Now she was chuckling. "I won't pay you if you're dead."

"That seems like sound financial planning," he agreed.

"I'll let you get back to bed," she said.

"Thanks," he said. "See ya."


She hung up the phone, still smiling. At least it seemed he would be entertaining, even if he wasn't helpful. She gathered together the non-disclosure and consultant forms, filling in what she could on his behalf. She wondered if she was going to able to write this off as expenses. Was there a budget for wizards?

When she was done organizing, she suddenly found herself exhausted. Her shoulders were relaxed now, and started to throb from the days they'd been held too tight. She stretched and yawned and decided to call it a day. Or night. Or morning, or whatever.

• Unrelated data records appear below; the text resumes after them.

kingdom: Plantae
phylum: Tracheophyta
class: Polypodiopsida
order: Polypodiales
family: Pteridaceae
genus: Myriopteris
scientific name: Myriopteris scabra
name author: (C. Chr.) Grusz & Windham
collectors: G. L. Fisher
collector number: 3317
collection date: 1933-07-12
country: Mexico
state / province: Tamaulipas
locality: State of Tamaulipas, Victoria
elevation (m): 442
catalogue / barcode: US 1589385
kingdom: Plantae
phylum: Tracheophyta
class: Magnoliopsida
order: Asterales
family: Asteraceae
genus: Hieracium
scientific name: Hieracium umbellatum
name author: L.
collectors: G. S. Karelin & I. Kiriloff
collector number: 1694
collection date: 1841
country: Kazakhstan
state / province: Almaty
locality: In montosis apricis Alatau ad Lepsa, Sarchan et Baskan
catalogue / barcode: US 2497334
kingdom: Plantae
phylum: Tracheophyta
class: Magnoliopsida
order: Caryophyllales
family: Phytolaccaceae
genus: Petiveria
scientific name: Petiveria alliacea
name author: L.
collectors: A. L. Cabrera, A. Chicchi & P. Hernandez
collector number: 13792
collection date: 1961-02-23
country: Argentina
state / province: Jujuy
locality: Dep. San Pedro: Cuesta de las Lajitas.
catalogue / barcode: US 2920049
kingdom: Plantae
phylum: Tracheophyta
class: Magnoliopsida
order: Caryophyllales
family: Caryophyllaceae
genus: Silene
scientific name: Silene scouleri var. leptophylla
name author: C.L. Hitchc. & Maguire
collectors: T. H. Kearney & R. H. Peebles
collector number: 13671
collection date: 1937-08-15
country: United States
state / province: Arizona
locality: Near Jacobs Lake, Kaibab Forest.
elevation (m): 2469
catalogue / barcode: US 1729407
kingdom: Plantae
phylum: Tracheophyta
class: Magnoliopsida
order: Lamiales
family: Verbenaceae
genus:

By the time she'd locked up and driven home, she was barely able to keep her eyes open. She found her way to the door through sheer instinct and it took a few tries to get her key in the lock. She managed to get her shoes off and make it to the couch before she couldn't stand up anymore. It felt like every minute of sleep she hadn't had lately was suddenly making itself known. She flopped onto her side, sinking into the familiar couch cushions with a sigh.

She didn't have trouble turning her brain off, this time. She felt like she'd made progress. Maybe now they would be able solve to the case. "Wizard," she muttered. She was too tired to laugh, though she her lips quirked in smile as she floated into dreamless, wonderful sleep. The first she'd had in weeks.